The best passwords use upper and lowercase letters, numbers, and special characters when they are supported.  Remember, the longer the password is the longer it takes to hack even if clever password hacking software is being used.  Some examples of how to take regular passwords and strengthen them are shown below:

  • downtherabbithole becomes d0WntH3r@BB1th0L3
  • todayisagreatday becomes t0D@y1s@gR3@tD@y
  • leavemystuffalone becomes 13@V3MyStuff@10n3
  • ilovejillian becomes 1L0v3j1!!1@N (even though we would not recommend using a password like this, we list this example to show ways the password can be modified to be more secure since some people will still use this format of password)
Another way people put their information at risk is by logging into accounts and checking the box to "Remember Me" which remembers their credentials so they are automatically logged in next time they visit the website.  While this is the easiest and sometimes more efficient way to gain access to accounts on your personal computer, think of how easy it would be for someone to gain access if you lost your laptop or it was stolen.  If you absolutely cannot stand to log into each different account, make a compromise with yourself and choose to always log into those accounts that have a credit card on file.  No matter what you do, do not set up automatic log ins to personal accounts on computers or devices that do not belong to you, or devices that other people use, including work computers.

Make sure you do not write your passwords down and  keep them in plain text documents or in site.  This may seem obvious but often passwords can be found written on small pieces of paper and hidden under keyboards, mice pads, or in desk drawers.  Anyone who has gone to the trouble to break into your home or office will surely find these "hidden" passwords.  Instead, keep passwords in a file that is encrypted, or write them down and store them in a safe deposit box or other protected location.
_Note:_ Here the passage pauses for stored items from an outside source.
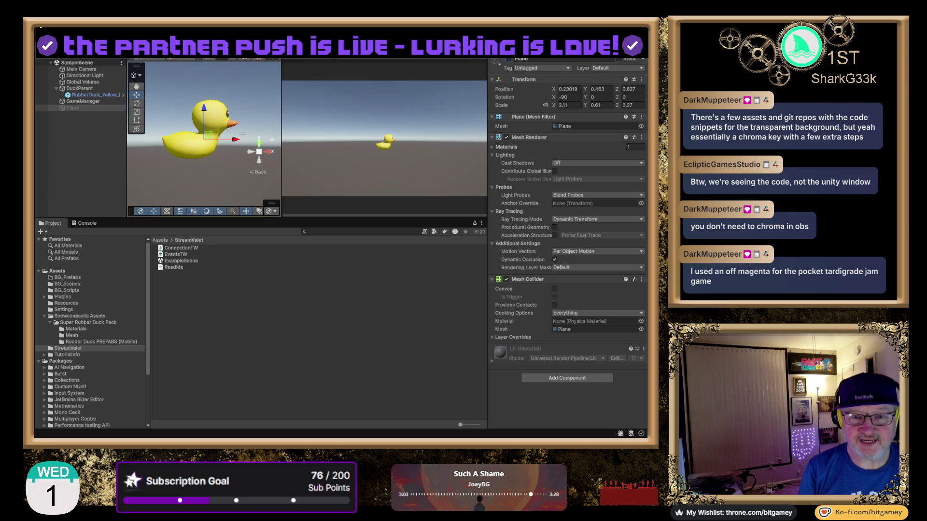
click(84, 152)
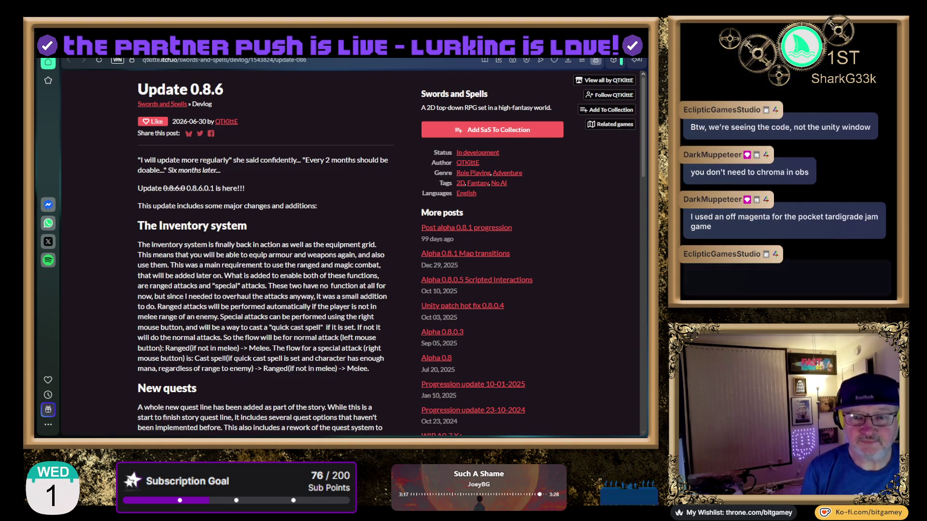
Cycle through the browser tabs to reach the X notifications page
click(499, 118)
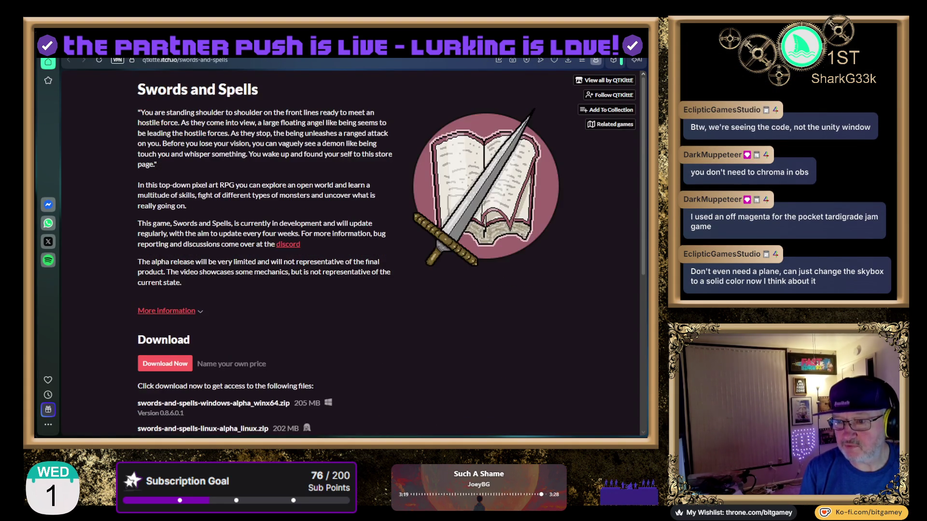
key(ctrl+Tab)
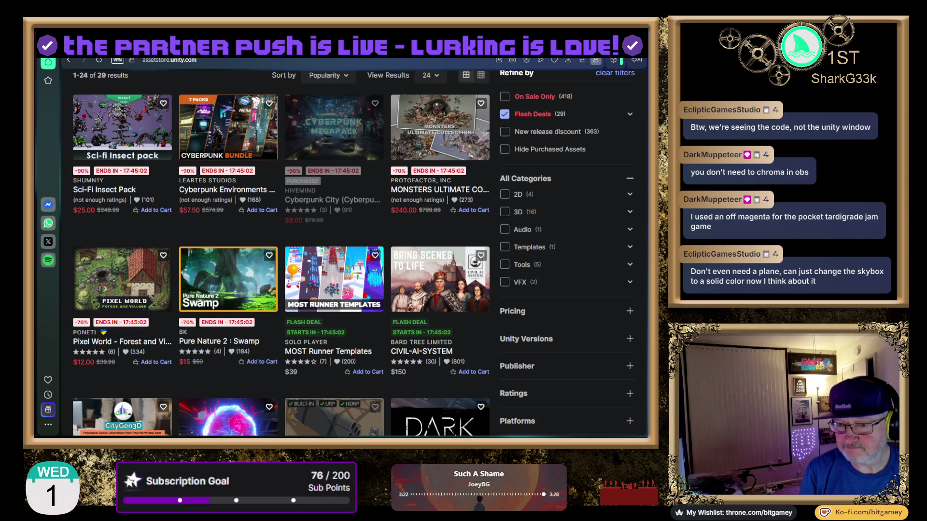
key(ctrl+Tab)
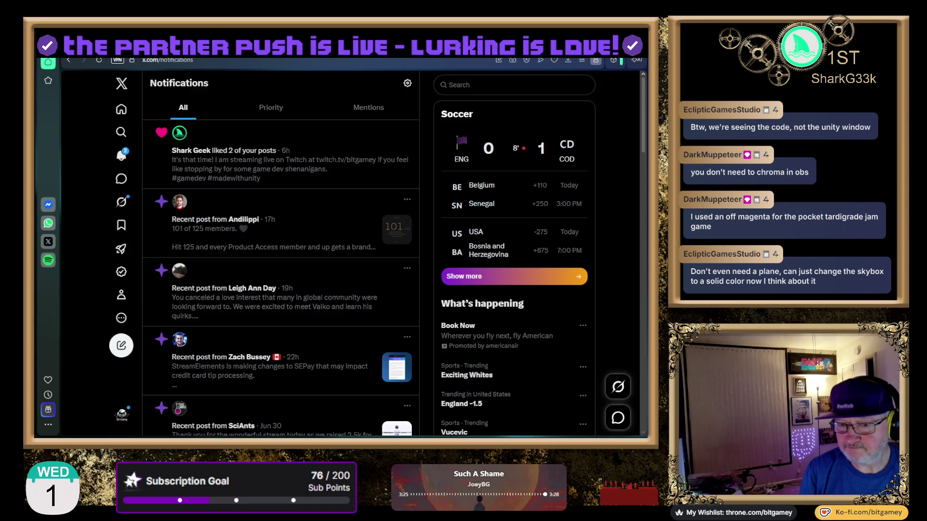
key(ctrl+Tab)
Lastly, protect yourself by using a few different passwords with the accounts you create.  This works because if someone happens to get your password, whether they hacked you directly or a company you had an account with was hacked, they will not be able to gain access to every other account you have if you use different passwords.  This is especially important if you use the same user id when you create accounts.  To best protect yourself, use a few different user id's and passwords when creating accounts.  Doing this will reduce the likelihood someone who has gained access to one of your accounts will be able to gain access to additional accounts.

Taking these steps will seem tedious at first, but they can help prevent much more pain at a later date if you follow them.